Article

Investing in the Future of Service: United Auto Group Raises the Bar

September 2006, Auto Dealer Today - WebXclusive

by Harlene Doane - Also by this author

United Auto Group (UAG), the 2nd largest publicly traded automotive retailer in the U.S. as measured by total revenue, has 172 locations in the United States, all with service facilities. The first quarter of 2006 brought good news to UAG with increased profits. A large portion of that is attributable to a rise in service and parts revenue, according to Tony Pordon, senior vice president of UAG. The combination of investing in areas of the dealership with the largest margins and great leadership are driving the increase in revenue.
The leadership starts with Chairman Roger Penske, who wants to change the face of the automotive retailing market by exceeding customer expectations. To achieve this mission, UAG has and is continuing to investing heavily in the service and parts operations of their growing dealership empire.
 
Roughly 10 percent of UAG’s profits were driven by the Big 3 automotive nameplates during the 1st quarter of 2006. The remaining 90 percent came from foreign brands, explaining their focus on foreign nameplates. Luxury brands make up 60 percent of foreign brand profits. This continual trend over the last several years is what has fueled UAG’s focus on the luxury brand market segment. The best opportunity for growth within that specific market lies in the service and parts department.
 
This decision was not necessarily based on a lot of empirical evidence but on experience of UAG personnel. “If a customer has paid more for a vehicle or a luxury nameplate, they are more likely to take their vehicle back to the original dealership for certified service,” said Pordon. This information caused UAG to add more than 600 bays to their service facilities in the last 3 years, all in an effort to drive their service and parts revenue as a percentage of overall revenue higher.
UAG is serious when they discuss investing in their operations. It’s not purely about the number of bays they have – 3,400 and counting - but about all the extra effort they have put into their big picture of remodeling all their stores. Some of the extras included in their remodeling efforts are ceramic tile floors in the service bays; grid ceilings with adequate lighting and standardized lifts, tool benches and equipment.

* [PROVIDED DATA]

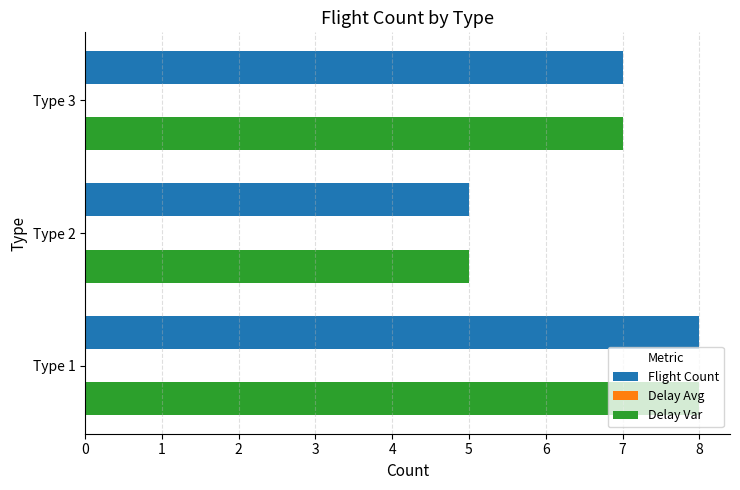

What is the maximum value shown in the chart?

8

* [ACTIONS TO TAKE]
A: Duplicate the passage of the United Auto Group article from "Roughly 10 percent" up to and including "and parts department.".
B: According to the United Auto Group article, how many bays did UAG add to its service facilities in the last 3 years?

* [TASK ANSWERS]
A:
Roughly 10 percent of UAG’s profits were driven by the Big 3 automotive nameplates during the 1st quarter of 2006. The remaining 90 percent came from foreign brands, explaining their focus on foreign nameplates. Luxury brands make up 60 percent of foreign brand profits. This continual trend over the last several years is what has fueled UAG’s focus on the luxury brand market segment. The best opportunity for growth within that specific market lies in the service and parts department.

B: More than 600 bays.